No, I don't think so -- or at least to simplify is the central goal of logical argument. Gaza is a complicated mess; asking simple questions about it and agreeing on the answers is the only way to build a coherent idea of what is happening and should happen there. Unfortunately even straight answers to the basics are hard to come by at the moment.

    Is Israel's reaction to Hamas really going to change the way the world responds to terrorists and urban guerrilla fighters?

This is one I can take a stab at, however. I think the author's reasoning flips this question around: if Israel had been as dovish all along as the world wants them to be now, would there still be an Israel. Maybe. It wouldn't resemble what there is today, for better or worse. To put it another way -- Israel's reaction may not change a thing for the world's fanatical terrorist groups, but its nonreaction would. Or at least, the hawks think and have thought it's too big of a risk to take.

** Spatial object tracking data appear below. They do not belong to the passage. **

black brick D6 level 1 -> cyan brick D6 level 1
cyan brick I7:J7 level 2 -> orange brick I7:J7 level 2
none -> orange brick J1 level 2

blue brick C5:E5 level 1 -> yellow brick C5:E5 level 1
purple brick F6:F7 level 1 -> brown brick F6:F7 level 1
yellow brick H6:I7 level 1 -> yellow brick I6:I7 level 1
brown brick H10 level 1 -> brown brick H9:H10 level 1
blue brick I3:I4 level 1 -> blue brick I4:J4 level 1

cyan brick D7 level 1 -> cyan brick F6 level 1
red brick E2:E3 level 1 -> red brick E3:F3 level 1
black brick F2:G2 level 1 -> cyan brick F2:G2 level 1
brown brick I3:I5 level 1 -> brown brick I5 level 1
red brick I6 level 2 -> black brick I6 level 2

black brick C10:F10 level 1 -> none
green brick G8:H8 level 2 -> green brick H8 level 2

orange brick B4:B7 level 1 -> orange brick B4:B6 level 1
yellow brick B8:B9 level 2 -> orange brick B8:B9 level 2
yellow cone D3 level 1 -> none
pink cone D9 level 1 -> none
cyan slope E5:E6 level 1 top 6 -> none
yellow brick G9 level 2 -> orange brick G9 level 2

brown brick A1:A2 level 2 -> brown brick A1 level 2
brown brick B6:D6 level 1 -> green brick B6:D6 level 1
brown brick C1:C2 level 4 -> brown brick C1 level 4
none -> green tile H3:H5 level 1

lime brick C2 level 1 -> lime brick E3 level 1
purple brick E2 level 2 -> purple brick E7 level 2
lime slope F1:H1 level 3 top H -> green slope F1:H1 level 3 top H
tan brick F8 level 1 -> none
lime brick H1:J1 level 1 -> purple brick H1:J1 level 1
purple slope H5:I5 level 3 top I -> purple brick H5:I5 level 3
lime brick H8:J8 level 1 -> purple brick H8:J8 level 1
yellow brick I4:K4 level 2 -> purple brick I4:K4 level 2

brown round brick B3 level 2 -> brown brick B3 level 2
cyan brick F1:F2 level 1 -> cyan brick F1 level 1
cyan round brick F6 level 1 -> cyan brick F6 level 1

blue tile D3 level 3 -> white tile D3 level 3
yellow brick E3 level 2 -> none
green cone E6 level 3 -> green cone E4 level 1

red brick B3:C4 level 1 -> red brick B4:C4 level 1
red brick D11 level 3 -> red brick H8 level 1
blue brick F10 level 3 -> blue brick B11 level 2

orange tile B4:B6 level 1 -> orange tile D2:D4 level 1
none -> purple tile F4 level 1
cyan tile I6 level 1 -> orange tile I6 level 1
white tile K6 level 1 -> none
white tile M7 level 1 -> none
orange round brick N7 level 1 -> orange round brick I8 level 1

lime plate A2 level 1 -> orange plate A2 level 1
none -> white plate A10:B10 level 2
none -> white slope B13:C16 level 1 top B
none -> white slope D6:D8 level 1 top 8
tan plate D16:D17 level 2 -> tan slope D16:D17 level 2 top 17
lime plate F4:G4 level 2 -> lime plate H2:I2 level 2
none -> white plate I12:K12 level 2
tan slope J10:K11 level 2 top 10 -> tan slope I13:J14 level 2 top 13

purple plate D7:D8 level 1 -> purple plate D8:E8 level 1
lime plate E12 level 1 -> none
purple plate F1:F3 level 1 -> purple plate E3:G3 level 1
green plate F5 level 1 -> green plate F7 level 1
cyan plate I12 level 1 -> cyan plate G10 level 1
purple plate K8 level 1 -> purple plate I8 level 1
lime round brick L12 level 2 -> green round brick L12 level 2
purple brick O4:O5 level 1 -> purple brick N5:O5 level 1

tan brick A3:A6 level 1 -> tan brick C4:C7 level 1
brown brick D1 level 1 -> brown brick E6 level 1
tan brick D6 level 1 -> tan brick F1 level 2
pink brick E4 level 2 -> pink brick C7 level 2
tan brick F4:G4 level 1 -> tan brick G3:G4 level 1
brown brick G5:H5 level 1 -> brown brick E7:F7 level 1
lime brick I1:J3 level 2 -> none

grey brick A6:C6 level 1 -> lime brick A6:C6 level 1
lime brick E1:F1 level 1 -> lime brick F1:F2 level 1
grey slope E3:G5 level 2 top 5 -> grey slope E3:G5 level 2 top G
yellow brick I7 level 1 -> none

    I have the sneaking suspicion that all of this justification comes after the fact--that the author's position is a foregone conclusion, and any perspective he has of the conflict is going to be viewed through that lens. I don't think he'd accept the argument that principles should be valued more than innocent lives if it came from the other side.

Possibly. Regarding the periodical for which he writes, this is certainly true.

    What is more important, people or principles?

One central irony is that both Hamas and the Israeli coalition government would probably give the same answer. A nod to the Onion for providing the most incisive commentary of the entire affair?